In the passage on Thomas de Courtenay, at which battle was he wounded?

• Extract to read:
* * *
Thomas de Courtenay, 5th/13th Earl of Devon (3 May 1414 – 3 February 1458) was a nobleman from South West England. His seat was at Colcombe Castle near Colyton, and later at the principal historic family seat of Tiverton Castle, after his mother's death. The Courtenay family had historically been an important one in the region, and the dominant force in the counties of Devon and Cornwall. However, the rise in power and influence of several gentry families and other political players, in the years leading up to Thomas' accession to the earldom, threatened the traditional dominance of the earls of Devon in the area. Much of his life was spent in armed territorial struggle against his near-neighbour, Sir William Bonville of Shute, at a time when central control over the provinces was weak. This feud forms part of the breakdown in law and order in England that led to the Wars of the Roses.

Courtenay was for a time engaged in overseas service during the Hundred Years' War. Increasingly, however, his efforts became directed towards strengthening his position at home. He had been married off as an infant to Margaret Beaufort, placing Courtenay close to the English king's Beaufort kinsmen. Due to this connection, Courtenay started his career as an adherent to the English court's Beaufort party. Upon their demise in the late 1440s, he abandoned it in favour of Richard Plantagenet, 3rd Duke of York. When York sought the support of Courtenay's arch-enemy Bonville, Courtenay fell out of favour with him. When the Wars of the Roses broke out, he was in the party of the queen, Margaret of Anjou, and was one of the Lancastrian commanders at the First Battle of St Albans, where he was wounded.

Courtenay was said to have promoted a reconciliation between the Lancastrian and Yorkist parties, but he died suddenly in 1458. The Wars of the Roses later led to the deaths and executions of all three of Courtenay's sons, Thomas, Henry and John, and to the eventual attainder of his titles and forfeiture of his lands. The earldom was, however, revived in 1485 for his distant cousin, Sir Edward Courtenay, third in descent from his great-uncle.
* * *
• Records:
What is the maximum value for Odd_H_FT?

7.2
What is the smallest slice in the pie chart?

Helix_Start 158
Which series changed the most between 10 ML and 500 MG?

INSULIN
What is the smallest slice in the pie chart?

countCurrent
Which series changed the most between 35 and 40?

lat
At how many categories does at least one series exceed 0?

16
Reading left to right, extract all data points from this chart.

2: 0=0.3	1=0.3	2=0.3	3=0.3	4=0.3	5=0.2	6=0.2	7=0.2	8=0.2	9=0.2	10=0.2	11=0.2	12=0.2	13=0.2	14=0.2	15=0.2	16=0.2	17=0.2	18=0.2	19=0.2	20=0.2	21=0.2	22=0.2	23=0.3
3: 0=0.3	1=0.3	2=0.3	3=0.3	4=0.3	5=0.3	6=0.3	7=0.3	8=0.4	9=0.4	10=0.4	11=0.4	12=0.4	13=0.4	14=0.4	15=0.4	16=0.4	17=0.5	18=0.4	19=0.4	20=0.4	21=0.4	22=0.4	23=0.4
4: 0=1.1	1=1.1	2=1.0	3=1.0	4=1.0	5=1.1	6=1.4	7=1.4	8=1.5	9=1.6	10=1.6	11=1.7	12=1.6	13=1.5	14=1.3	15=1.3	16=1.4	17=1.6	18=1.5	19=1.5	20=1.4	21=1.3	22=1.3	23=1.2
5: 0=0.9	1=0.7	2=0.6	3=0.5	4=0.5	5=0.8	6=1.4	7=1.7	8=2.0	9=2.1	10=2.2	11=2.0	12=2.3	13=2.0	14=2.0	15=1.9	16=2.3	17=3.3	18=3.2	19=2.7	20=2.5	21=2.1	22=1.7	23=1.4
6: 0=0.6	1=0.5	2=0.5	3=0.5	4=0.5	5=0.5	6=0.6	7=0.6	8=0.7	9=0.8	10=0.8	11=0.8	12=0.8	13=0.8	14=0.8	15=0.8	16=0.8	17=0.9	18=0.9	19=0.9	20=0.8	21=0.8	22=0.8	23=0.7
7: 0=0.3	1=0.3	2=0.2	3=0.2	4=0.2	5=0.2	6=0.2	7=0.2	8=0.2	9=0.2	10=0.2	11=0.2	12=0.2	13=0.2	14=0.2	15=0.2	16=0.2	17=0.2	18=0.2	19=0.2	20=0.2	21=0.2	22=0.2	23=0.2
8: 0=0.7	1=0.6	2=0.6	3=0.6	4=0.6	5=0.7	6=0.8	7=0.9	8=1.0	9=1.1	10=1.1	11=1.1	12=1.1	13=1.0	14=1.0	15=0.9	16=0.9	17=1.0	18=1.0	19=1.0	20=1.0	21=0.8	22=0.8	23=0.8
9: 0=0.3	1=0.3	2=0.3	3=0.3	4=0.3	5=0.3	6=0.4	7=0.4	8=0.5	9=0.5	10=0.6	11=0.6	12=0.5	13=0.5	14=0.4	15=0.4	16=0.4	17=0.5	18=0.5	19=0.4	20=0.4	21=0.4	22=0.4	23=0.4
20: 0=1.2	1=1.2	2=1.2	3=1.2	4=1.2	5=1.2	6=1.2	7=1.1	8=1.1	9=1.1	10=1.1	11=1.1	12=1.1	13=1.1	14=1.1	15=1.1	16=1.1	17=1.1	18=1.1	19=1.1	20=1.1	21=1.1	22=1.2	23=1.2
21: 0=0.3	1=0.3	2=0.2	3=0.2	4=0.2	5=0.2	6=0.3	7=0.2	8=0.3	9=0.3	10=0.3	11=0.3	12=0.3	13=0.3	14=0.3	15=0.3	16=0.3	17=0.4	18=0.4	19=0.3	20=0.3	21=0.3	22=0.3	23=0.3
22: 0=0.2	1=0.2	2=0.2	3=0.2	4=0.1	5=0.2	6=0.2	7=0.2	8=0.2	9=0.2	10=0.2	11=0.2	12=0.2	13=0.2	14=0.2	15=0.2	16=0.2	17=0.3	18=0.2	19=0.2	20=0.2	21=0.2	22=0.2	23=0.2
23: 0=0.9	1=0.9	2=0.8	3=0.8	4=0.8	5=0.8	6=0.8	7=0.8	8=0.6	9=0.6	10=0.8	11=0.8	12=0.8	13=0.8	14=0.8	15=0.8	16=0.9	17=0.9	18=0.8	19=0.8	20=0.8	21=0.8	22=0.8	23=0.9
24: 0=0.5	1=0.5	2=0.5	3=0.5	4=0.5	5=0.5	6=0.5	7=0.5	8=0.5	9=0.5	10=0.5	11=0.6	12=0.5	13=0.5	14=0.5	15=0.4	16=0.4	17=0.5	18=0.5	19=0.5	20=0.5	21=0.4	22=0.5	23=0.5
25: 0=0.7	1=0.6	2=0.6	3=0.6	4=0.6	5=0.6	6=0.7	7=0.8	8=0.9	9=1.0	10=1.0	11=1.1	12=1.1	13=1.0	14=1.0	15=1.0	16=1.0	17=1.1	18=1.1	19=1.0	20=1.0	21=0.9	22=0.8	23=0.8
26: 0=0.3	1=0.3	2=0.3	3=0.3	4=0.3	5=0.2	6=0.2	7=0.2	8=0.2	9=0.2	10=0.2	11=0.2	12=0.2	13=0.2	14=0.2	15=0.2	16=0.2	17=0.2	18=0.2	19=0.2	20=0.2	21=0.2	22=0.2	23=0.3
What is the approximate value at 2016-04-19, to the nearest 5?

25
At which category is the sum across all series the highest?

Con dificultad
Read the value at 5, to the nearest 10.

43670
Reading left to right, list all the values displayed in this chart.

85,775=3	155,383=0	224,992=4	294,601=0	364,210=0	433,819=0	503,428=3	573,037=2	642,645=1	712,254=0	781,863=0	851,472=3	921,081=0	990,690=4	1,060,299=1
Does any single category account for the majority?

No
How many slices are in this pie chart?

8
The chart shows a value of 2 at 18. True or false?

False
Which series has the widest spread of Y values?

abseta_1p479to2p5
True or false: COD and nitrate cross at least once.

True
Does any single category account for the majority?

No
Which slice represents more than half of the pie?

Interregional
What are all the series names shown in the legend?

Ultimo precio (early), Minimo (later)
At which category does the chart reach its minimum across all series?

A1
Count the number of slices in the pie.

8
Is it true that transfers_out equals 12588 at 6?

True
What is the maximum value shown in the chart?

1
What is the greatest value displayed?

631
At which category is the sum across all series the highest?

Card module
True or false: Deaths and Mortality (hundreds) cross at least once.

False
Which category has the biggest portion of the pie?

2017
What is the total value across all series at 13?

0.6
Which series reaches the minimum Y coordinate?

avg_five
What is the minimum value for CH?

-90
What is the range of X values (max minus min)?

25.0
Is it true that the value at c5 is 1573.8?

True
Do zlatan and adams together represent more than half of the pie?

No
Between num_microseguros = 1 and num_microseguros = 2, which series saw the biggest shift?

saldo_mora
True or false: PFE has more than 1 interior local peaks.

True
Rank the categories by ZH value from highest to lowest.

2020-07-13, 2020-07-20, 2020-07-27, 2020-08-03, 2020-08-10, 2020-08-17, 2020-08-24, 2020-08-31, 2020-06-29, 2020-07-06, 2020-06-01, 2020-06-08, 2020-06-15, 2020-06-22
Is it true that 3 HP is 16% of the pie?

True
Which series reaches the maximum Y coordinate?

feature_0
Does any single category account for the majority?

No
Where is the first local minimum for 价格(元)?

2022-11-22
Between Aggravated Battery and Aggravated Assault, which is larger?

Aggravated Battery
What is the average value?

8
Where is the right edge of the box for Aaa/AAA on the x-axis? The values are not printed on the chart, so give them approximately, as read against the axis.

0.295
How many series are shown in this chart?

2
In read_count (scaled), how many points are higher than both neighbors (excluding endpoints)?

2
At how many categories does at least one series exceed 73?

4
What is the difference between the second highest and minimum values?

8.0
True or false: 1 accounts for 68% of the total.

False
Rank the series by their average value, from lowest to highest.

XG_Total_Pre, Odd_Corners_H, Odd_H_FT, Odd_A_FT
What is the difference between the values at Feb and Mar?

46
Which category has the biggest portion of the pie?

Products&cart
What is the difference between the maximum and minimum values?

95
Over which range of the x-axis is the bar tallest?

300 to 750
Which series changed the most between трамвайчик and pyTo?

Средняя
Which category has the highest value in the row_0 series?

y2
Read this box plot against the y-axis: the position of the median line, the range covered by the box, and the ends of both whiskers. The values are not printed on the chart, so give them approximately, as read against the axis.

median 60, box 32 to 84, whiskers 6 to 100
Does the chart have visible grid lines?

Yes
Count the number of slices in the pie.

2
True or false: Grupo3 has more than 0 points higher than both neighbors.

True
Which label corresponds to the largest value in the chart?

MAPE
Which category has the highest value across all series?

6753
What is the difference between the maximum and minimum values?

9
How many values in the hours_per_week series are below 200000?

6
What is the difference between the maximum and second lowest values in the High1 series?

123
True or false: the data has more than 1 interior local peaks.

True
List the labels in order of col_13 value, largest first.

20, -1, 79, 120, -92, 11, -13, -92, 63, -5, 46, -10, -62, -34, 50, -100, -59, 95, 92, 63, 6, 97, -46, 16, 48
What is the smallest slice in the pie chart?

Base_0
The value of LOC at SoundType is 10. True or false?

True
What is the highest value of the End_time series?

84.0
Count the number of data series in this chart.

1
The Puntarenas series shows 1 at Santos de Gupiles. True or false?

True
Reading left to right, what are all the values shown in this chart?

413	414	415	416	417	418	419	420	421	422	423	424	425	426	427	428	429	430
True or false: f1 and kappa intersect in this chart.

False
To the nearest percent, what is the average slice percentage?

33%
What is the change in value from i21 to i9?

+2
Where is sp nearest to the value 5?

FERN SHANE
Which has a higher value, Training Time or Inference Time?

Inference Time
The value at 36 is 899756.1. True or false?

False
* * *
• Solved exercise:
The First Battle of St Albans.